Data taken from a collection:
- Opening Delimiter -

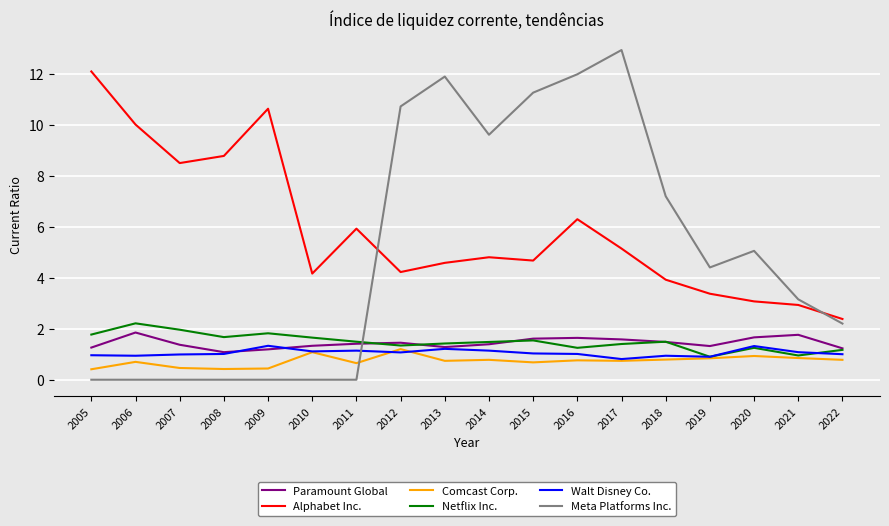

Is this an area chart (filled region under the line)?

No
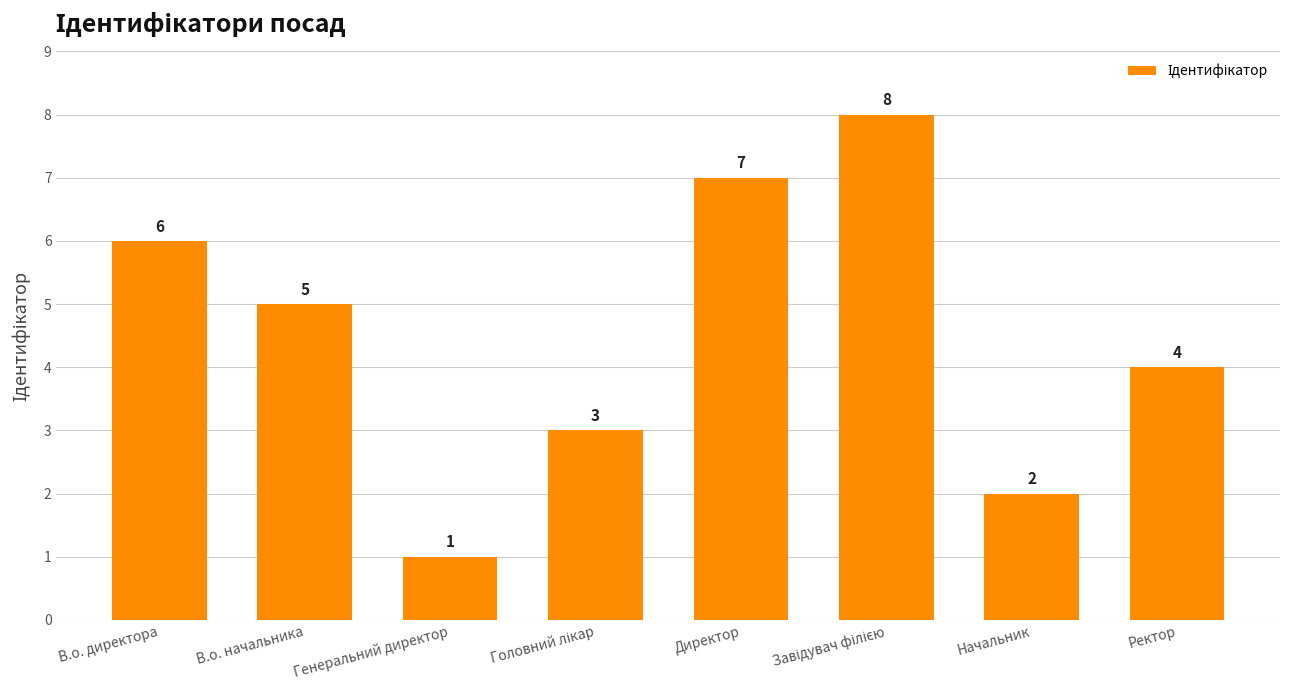

What is the sum of all values?

36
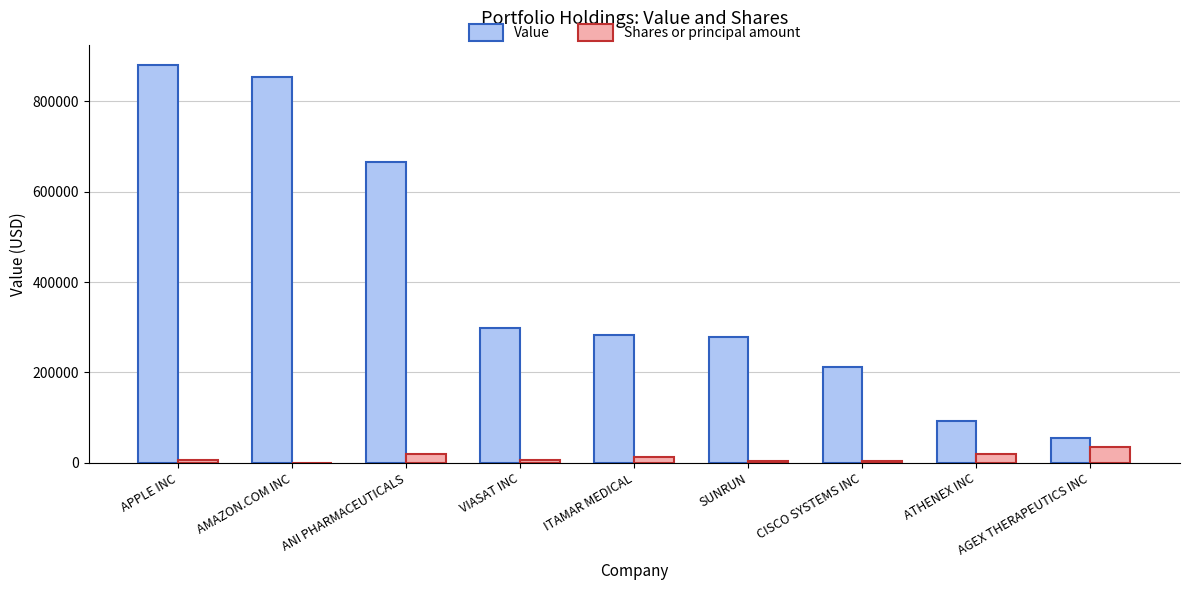

What is the sum of all Shares or principal amount values?

107597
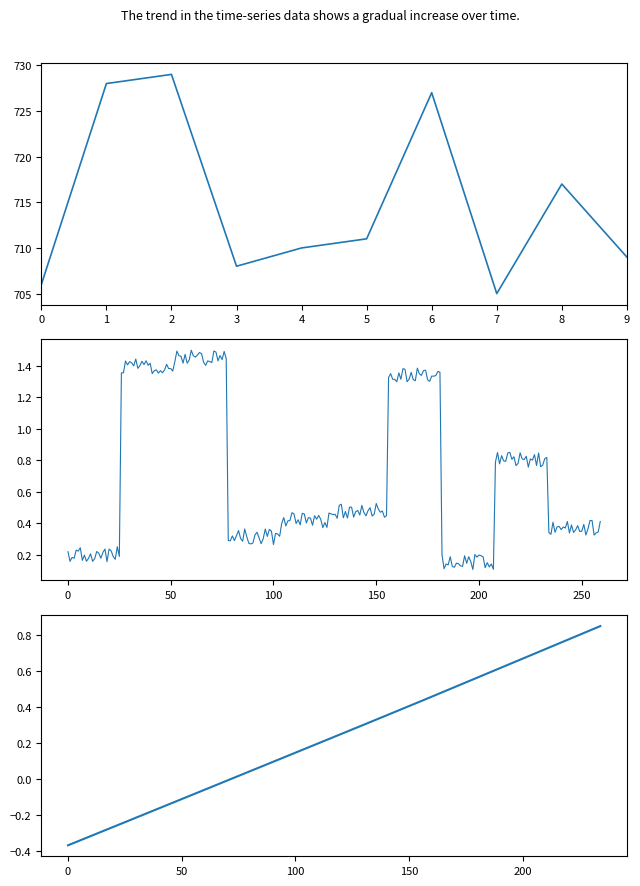

How many points are lower than both their immediate neighbors (excluding endpoints)?

2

- Closing Delimiter -

> _WHAT YOU WILL DO_
Reproduce every line of the listing above word for word, leaving out the pictures.

> _SOLUTION TO THIS EXERCISE_
Is this an area chart (filled region under the line)?

No

What is the sum of all values?

36

What is the sum of all Shares or principal amount values?

107597

How many points are lower than both their immediate neighbors (excluding endpoints)?

2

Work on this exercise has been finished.